Seperti yang sudah disebutkan sebelumnya, COP26 membahas tentang pemberhentian deforestasi (pengubahan area hutan menjadi lahan tidak berhutan secara permanen untuk aktivitas manusia) dengan bantuan ekonomi dari negara-negara maju. Namun, apakah negara-negara maju mampu memenuhi harapan untuk memberikan dana bantuan agar negara berkembang dapat melaksanakan usaha pencegahan perubahan iklim dengan meminimalkan dampak pada sektor ekonomi negaranya? Indonesia pun dalam KTT iklim PBB kemarin, sempat memberi penolakan pada usulan pemberhentian deforestasi karena pertimbangan ekonomi.

Negara-negara maju diminta untuk berpartisipasi dalam memberikan kucuran dana berbentuk climate finance dengan target 100 miliar dolar. Meskipun telah memberikan tanda tangan bukti persetujuan pada perjanjian yang dibuat melalui COP26, apakah negara maju benar-benar dapat memenuhi keputusan tersebut dengan baik? Karena pada dasarnya, setiap negara—termasuk negara maju—pasti masih memiliki hal-hal krusial lain yang perlu diurus dan tentunya membutuhkan dana dari negara.
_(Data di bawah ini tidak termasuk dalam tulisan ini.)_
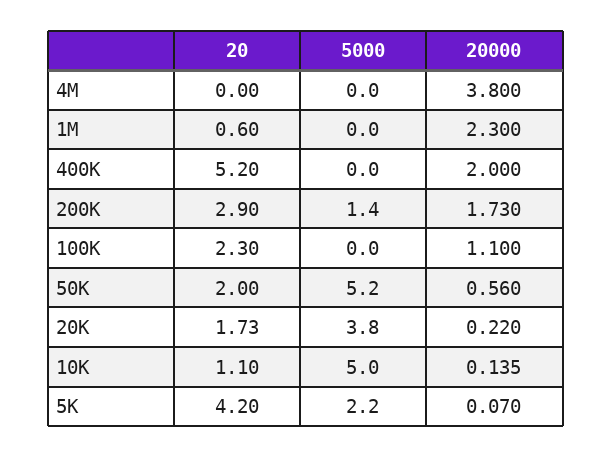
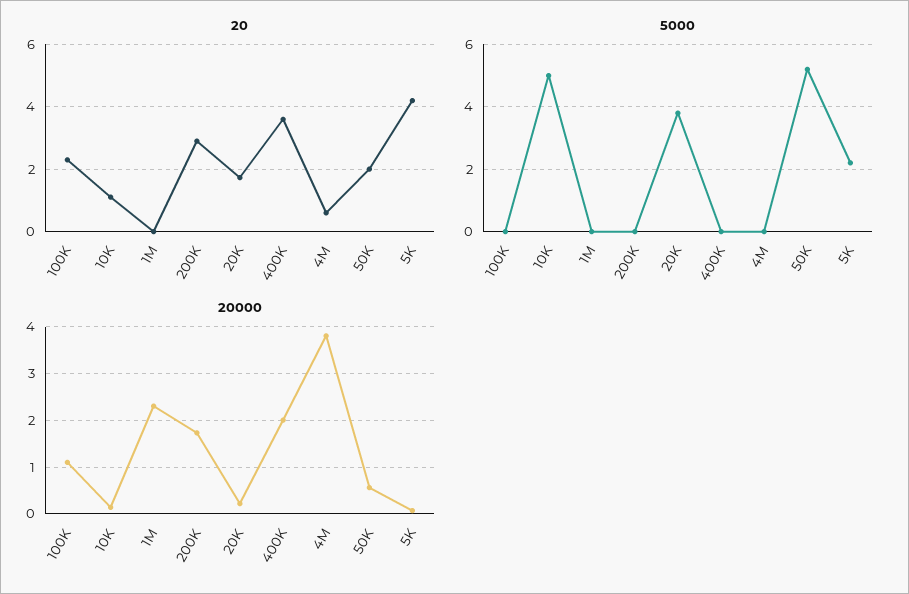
20, 4M: 0 -> 0.6
20, 1M: 0.6 -> 0
20, 400K: 5.2 -> 3.6
5000, 200K: 1.4 -> 0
Jika dana yang sebesar 100 miliar dolar tidak terpenuhi, rasanya sulit untuk memaksa negara-negara berkembang meninggalkan batu bara atau menghentikan deforestasi yang memberikan imbas pada ekonomi negara.
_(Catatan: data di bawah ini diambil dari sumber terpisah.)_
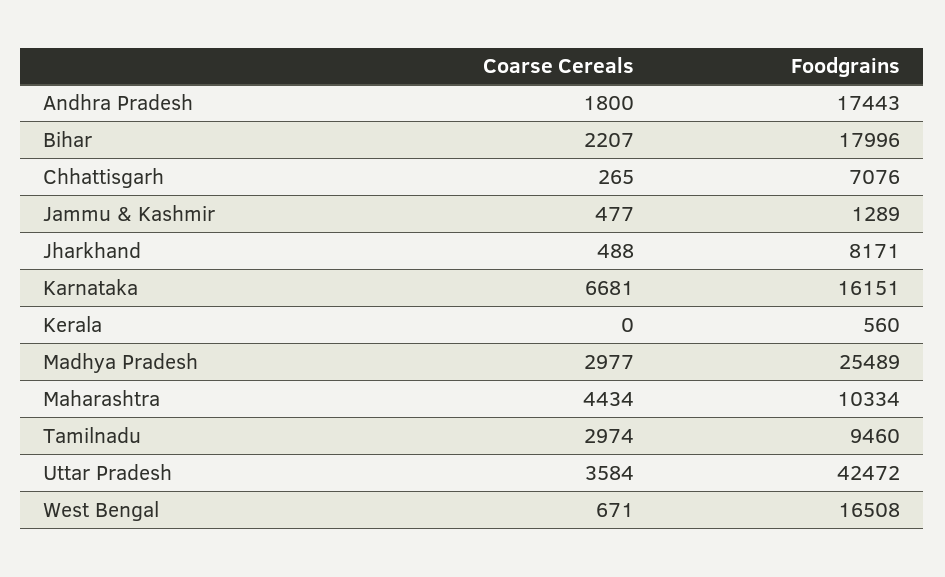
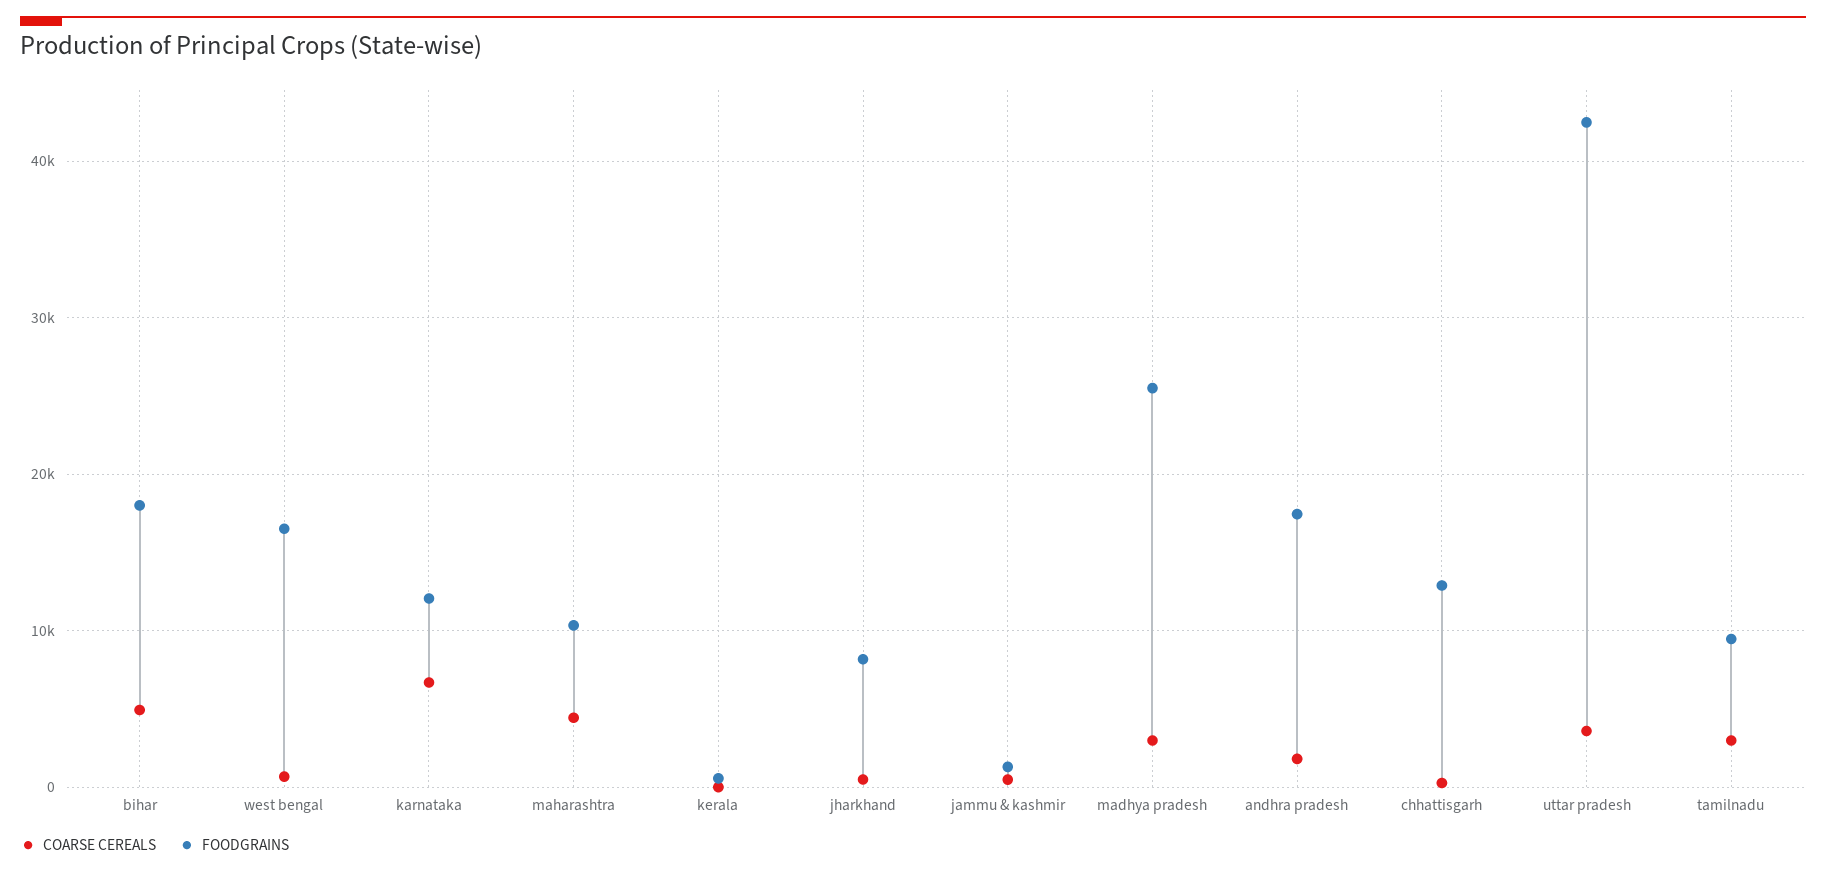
Coarse Cereals, Bihar: 2207 -> 5000
Foodgrains, Chhattisgarh: 7076 -> 13000
Foodgrains, Karnataka: 16151 -> 12000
Dunia mengharapkan target net-zero emissions tercapai di tahun 2050, tetapi usaha sekaligus pencapaian setiap negara untuk mengurangi emisi gas rumah kaca sangat beragam. Sebagai masyarakat, seharusnya kita mulai membuka pandangan terhadap lingkungan dan perubahan iklim yang terjadi di dunia. Pertanyaan seperti, “Mampukah dunia mengatasi perubahan iklim global?” seharusnya sudah pernah muncul di dalam pikiran meskipun hanya dalam waktu yang singkat.

Namun, bisakah? Jika melihat penggunaan bahan bakar batu bara dan fosil yang masih tetap berlanjut di masa depan, tentunya emisi gas rumah kaca di atmosfer juga akan bertambah.

Ada banyak aspek-aspek yang perlu diperhatikan mulai dari sekarang. Harus ada kesadaran pribadi yang dimunculkan dalam diri sendiri agar mampu ikut berkontribusi dalam pengurangan gas rumah kaca. Perlu diketahui bahwa, sebagai manusia, sudah sepantasnya masyarakat ikut melakukan usaha preventif agar bumi tetap terjaga. Karena kalau bukan kita, siapa lagi yang dapat membuat bumi bertahan?